The absolutely terrifying question has returned to her mind, and again she can’t face it. She wonders why he is thrashing and sweating so enormously like a guilty conscience, what’s on his mind? She can’t think about it. She thinks of those two snuffling together. Talking about her. Protecting her, poor Susan. Let Susan protect herself. She thinks of Arnold’s pension plan and annuities, which will start paying off some fifteen-plus years from now, for which she is still the sole beneficiary, the children following after. She plans to remain the sole beneficiary, she intends that. She’ll insist on that.

She turns in the dark to face Arnold, opens her eyes, looks at the big empty shadow where he is, to think it like a murder weapon, an arrow, a dart. Arnold the bigamist. He’ll move them to Washington or he’ll commute on weekends, or worse. Must I take this? Susan asks Susan. You have no choice, they say. You’re past the time of revolt or denial. Your husband’s career, they say.

What if she refuses? What if she says, I won’t do it. I won’t move to Washington, nor will I be left behind. I refuse to let you run away from us. I assert myself, your wife. I assert myself selfishly, Susan the bitch.

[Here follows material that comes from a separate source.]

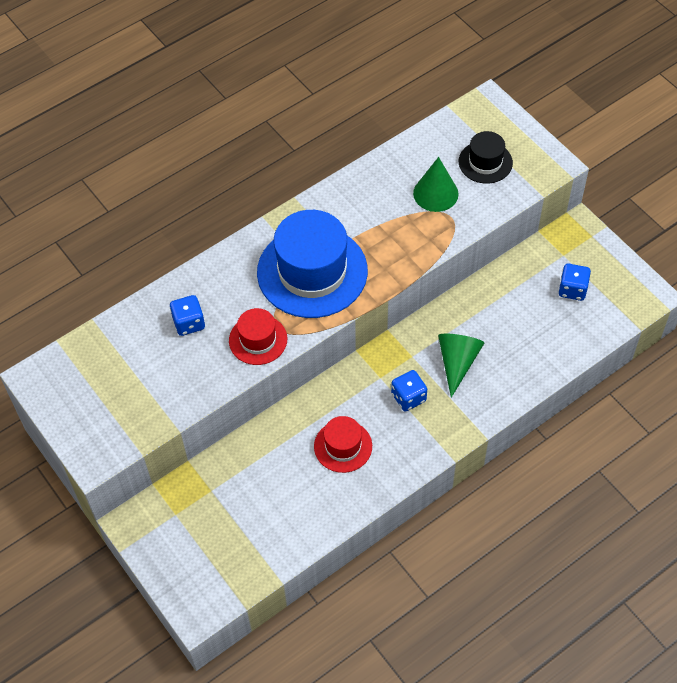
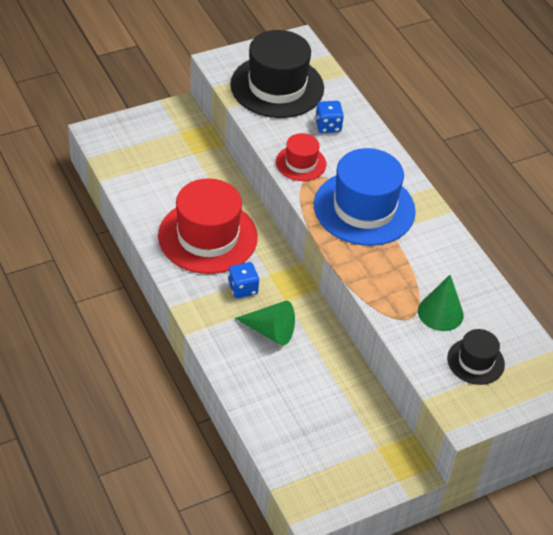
camera: 95 degrees right, 10 degrees down
red hat [314,416,372,473] -> red hat [158,178,258,274], size x1.95
blue dice [558,264,591,301] -> none
none -> black hat [230,30,324,118]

She sees Marilyn Linwood advising Arnold what to do, just as Susan advised him about mad Selena twenty-five years ago. Using the moral authority she had over him, his natural dependency upon her. She sees how little authority she has now. What happened to it, where did it go? How galling, if she has forfeited it to Linwood. She sees herself in a long vista over years surrendering everything to the project of pleasing him, as if that were her job. Her feminist friends would be surprised how far she’s defected from her own politics, defender of all women’s rights except her own. What authority could she exert if she dared? She pays the household bills, will Linwood take that over too? Abjectly she waits for Linwood’s message, Arnold’s gift, held back for as long as she keeps quiet and makes no wrong move. Censored, blackmailed, contained and jailed by the danger of saying a wrong word, a small complaint that would give Linwood the right to take charge.

So she tries a strange word on her silent lips, the word hate. She’s afraid to use it, lest it commit her to a drastic revolutionary life. Is she strong enough for that? Among her vows when she split with Edward was never to split again. A foolish vow. But it’s no mere vow that holds her now. It’s the institution, departments and physical plant, an institution no less real than Chickwash: Mommy, Daddy, and the Kids, Inc. If Susan torched the corporation, where would she go? How could she escape blame for arson at this time of life?